■ **TASK DIRECTIONS**:
The required output is the exact run of lines below that opens at the line with "right shoulder: (393, 408)" and closes at the line with "left back paw: (443, 499)".

(Extracted data entries)
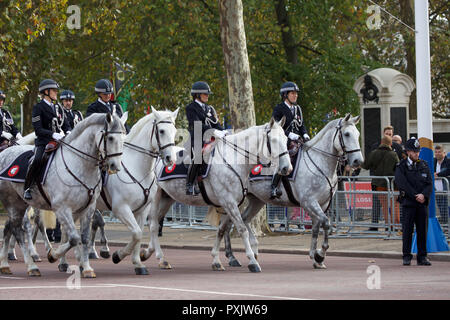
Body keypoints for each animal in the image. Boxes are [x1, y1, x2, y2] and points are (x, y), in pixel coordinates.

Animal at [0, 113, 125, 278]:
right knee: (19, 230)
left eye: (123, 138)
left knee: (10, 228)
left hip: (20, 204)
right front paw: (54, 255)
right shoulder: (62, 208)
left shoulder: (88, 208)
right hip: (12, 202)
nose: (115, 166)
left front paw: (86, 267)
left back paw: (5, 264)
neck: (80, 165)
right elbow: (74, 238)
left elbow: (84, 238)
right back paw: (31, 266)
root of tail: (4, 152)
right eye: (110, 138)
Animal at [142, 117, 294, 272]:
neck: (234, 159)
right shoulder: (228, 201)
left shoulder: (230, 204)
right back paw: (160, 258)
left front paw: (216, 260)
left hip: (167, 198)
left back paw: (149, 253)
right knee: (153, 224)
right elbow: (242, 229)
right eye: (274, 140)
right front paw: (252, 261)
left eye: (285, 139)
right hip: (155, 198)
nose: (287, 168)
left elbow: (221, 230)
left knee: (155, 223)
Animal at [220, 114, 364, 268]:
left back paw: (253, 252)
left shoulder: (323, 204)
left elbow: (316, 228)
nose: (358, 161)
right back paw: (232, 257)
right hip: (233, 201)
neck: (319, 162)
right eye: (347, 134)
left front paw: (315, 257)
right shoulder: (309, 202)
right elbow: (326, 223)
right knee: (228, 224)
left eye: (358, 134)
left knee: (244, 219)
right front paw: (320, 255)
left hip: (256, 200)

...

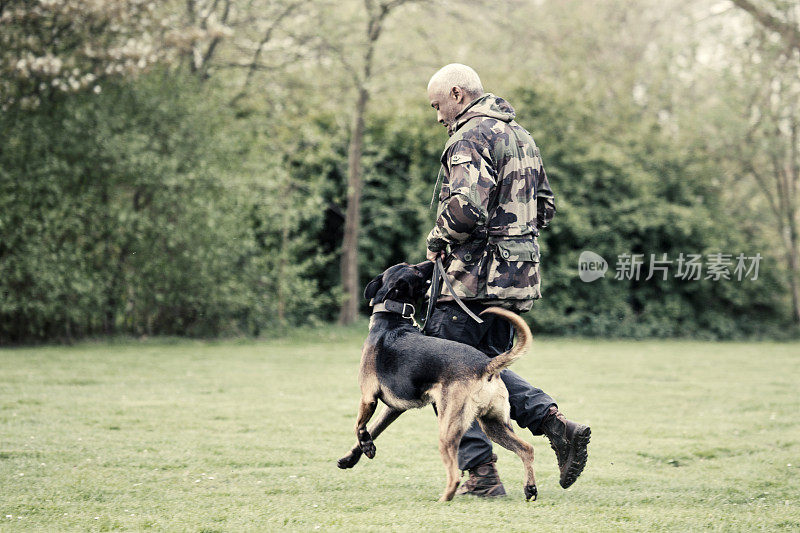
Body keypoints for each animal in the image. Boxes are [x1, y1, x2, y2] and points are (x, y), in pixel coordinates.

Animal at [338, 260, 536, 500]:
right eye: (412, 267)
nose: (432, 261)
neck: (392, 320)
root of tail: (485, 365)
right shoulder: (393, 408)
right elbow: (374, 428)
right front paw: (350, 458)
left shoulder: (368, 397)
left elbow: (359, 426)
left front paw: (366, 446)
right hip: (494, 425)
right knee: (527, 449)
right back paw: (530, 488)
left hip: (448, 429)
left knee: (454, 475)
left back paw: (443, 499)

■ **ANSWER TO THIS PROBLEM**:
right shoulder: (393, 408)
right elbow: (374, 428)
right front paw: (350, 458)
left shoulder: (368, 397)
left elbow: (359, 426)
left front paw: (366, 446)
right hip: (494, 425)
right knee: (527, 449)
right back paw: (530, 488)
left hip: (448, 429)
left knee: (454, 475)
left back paw: (443, 499)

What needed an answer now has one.